→ DIRECTIONS FOR THIS TASK: Reproduce the beach passage word for word, between "If we look at" and "in the world.", inclusive.

→ TEXT SECTION:
The beach. It doesn’t matter where you go, there is always something therapeutic about the beach.
If we look at going out for the day my go to place is the seaside – for years I’ve always sought sanctuary in the feeling a trip to the beach gives me.
I’ve been abroad and visited some beautiful places but deep down I’m a real home-bird. We have such a variety of landscapes across the UK and some of the most dramatic coastlines in the world.
As a child my earliest memory is a day trip to Camber Sands – after setting up a blanket and parasol we discovered it was about a 2 mile walk to the sea with the tide out. Another family favourite was Dungeness – a rather bleak and strange place but one that holds a special place in my heart.

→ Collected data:
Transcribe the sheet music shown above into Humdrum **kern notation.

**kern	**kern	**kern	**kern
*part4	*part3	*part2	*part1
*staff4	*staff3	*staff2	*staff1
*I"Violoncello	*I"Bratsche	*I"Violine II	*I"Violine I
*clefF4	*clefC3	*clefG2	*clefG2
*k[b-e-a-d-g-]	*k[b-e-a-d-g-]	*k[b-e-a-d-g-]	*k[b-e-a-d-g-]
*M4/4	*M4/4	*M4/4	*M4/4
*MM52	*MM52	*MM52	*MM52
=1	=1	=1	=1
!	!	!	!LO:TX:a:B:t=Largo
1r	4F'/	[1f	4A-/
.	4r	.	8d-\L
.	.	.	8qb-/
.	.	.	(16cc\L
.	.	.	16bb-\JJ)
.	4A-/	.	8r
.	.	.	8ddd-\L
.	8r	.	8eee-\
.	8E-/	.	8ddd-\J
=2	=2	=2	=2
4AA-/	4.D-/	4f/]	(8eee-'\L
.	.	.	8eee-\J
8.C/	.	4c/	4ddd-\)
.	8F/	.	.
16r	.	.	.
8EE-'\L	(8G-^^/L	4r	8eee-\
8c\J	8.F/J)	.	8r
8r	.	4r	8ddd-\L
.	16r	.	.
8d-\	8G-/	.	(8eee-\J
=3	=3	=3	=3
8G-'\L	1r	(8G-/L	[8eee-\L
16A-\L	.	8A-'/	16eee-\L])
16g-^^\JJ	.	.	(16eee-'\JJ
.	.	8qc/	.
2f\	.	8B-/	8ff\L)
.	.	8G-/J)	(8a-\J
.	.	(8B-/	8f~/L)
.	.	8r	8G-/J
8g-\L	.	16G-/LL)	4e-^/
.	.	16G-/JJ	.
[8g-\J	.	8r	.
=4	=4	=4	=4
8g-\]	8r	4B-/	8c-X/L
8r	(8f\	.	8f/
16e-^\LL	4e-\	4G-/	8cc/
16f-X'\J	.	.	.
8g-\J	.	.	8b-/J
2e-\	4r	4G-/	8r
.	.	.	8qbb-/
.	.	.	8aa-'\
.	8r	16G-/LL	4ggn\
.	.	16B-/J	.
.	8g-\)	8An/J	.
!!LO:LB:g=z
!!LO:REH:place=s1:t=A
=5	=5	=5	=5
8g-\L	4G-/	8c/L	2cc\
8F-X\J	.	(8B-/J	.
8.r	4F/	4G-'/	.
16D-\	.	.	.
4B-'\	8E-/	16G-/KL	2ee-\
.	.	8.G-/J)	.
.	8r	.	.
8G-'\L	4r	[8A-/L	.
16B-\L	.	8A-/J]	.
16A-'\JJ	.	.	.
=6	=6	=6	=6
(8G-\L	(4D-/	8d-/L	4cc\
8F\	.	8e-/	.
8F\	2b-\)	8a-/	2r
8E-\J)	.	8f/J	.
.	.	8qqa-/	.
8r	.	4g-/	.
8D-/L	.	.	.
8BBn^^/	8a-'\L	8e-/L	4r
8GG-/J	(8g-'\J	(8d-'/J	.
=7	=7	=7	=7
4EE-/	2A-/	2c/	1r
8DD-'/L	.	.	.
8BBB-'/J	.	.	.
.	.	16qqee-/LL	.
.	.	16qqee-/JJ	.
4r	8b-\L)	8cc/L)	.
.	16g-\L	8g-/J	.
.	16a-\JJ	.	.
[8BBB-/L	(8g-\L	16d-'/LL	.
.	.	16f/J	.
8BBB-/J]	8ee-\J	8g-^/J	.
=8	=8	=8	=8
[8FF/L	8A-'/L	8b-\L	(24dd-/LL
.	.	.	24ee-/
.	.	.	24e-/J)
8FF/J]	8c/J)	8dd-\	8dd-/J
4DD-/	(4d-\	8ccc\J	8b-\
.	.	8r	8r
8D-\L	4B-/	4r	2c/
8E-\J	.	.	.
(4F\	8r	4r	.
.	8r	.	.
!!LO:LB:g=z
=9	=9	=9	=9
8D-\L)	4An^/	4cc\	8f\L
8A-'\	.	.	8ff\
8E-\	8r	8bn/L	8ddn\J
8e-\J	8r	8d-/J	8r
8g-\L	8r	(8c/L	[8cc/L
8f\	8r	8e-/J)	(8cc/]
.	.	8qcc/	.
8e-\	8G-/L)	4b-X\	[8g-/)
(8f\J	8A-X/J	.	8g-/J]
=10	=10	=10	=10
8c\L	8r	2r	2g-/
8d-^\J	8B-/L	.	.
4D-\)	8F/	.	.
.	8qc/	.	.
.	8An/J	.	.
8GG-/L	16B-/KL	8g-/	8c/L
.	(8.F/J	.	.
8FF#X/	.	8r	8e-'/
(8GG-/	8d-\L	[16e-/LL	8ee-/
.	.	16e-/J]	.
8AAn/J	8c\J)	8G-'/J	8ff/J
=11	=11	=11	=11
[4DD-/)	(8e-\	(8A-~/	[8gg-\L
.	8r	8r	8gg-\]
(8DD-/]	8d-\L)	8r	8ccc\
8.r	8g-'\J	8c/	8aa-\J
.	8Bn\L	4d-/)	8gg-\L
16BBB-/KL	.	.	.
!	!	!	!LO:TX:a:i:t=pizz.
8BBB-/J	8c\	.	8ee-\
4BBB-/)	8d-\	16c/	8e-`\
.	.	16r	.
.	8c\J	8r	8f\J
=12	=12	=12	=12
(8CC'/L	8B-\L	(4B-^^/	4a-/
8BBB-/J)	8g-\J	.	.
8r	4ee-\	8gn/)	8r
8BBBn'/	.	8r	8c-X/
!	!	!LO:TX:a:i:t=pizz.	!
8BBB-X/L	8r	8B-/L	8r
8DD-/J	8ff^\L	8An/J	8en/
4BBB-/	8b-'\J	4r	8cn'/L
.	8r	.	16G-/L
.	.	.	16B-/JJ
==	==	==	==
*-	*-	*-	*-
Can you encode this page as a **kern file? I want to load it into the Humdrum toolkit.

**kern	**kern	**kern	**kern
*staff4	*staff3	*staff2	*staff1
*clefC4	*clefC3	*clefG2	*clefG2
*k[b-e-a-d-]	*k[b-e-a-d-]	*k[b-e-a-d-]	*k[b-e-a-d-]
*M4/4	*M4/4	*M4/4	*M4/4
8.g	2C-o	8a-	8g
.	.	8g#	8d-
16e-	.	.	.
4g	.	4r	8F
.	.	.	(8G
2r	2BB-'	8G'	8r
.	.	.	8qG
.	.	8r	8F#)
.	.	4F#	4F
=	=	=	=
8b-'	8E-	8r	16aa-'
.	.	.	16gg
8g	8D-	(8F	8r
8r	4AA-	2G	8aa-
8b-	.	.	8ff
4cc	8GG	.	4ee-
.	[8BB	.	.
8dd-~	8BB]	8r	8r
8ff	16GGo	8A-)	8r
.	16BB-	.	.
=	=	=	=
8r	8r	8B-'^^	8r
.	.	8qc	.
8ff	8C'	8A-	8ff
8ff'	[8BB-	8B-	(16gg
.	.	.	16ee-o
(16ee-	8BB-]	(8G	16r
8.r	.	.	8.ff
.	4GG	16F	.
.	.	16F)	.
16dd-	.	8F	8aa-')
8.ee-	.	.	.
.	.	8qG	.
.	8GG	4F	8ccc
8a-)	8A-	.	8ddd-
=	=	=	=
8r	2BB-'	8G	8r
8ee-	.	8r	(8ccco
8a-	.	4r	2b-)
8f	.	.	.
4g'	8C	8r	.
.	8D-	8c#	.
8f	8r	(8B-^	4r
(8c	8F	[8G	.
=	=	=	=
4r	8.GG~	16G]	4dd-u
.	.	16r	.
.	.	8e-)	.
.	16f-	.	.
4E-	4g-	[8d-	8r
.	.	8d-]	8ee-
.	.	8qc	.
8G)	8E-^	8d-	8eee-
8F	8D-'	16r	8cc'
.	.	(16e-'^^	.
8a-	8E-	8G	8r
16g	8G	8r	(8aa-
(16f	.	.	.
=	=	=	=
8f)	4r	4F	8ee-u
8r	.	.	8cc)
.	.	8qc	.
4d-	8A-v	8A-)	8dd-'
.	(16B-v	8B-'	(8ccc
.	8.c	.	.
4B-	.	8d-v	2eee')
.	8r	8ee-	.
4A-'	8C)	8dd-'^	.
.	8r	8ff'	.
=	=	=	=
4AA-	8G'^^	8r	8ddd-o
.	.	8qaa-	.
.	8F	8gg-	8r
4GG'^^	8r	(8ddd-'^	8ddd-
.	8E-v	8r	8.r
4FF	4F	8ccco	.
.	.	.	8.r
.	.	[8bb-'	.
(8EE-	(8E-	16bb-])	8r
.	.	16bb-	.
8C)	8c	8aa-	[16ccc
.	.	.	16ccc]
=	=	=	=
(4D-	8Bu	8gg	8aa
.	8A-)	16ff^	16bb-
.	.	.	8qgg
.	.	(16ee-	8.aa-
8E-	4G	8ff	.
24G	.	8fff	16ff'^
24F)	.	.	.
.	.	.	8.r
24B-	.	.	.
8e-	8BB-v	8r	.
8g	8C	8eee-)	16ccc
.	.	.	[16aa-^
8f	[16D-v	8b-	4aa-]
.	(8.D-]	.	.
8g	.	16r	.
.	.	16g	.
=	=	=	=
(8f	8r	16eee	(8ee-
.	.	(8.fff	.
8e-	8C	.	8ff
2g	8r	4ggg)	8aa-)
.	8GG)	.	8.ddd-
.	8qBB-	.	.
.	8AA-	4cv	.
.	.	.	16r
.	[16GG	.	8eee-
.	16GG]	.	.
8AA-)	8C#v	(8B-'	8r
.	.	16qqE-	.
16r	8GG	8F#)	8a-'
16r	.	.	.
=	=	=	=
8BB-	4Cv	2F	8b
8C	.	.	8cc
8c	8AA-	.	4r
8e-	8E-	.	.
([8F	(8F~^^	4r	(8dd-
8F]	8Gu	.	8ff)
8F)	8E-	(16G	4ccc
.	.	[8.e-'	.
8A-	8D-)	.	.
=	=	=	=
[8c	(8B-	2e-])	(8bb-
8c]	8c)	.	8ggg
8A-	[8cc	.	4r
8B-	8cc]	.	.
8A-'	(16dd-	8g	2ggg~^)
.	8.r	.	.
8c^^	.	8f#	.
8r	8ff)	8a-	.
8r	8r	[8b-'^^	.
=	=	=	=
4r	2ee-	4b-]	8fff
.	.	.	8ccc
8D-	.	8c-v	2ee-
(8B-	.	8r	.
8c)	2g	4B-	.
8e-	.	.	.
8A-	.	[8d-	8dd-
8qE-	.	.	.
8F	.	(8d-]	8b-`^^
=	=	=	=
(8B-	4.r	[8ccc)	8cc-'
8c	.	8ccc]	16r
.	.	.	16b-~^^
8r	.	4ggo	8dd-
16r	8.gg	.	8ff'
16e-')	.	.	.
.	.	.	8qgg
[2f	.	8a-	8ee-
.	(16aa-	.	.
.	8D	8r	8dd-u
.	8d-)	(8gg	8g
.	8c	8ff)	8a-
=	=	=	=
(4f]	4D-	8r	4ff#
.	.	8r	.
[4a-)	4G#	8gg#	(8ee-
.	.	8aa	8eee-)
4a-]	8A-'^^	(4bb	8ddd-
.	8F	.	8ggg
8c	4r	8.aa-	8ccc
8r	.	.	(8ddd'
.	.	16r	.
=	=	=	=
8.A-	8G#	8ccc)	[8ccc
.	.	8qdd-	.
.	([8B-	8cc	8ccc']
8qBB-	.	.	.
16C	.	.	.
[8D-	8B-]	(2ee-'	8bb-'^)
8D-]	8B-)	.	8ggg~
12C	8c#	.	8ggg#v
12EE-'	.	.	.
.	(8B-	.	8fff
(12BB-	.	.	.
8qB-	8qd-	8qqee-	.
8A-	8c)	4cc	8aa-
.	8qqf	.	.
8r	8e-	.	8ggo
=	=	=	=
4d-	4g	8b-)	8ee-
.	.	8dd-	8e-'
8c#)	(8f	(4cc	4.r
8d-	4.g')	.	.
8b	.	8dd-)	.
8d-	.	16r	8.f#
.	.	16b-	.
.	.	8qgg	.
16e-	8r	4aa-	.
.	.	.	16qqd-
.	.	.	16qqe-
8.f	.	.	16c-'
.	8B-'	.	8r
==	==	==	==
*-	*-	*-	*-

→ PROBLEM SOLUTION:
If we look at going out for the day my go to place is the seaside – for years I’ve always sought sanctuary in the feeling a trip to the beach gives me.
I’ve been abroad and visited some beautiful places but deep down I’m a real home-bird. We have such a variety of landscapes across the UK and some of the most dramatic coastlines in the world.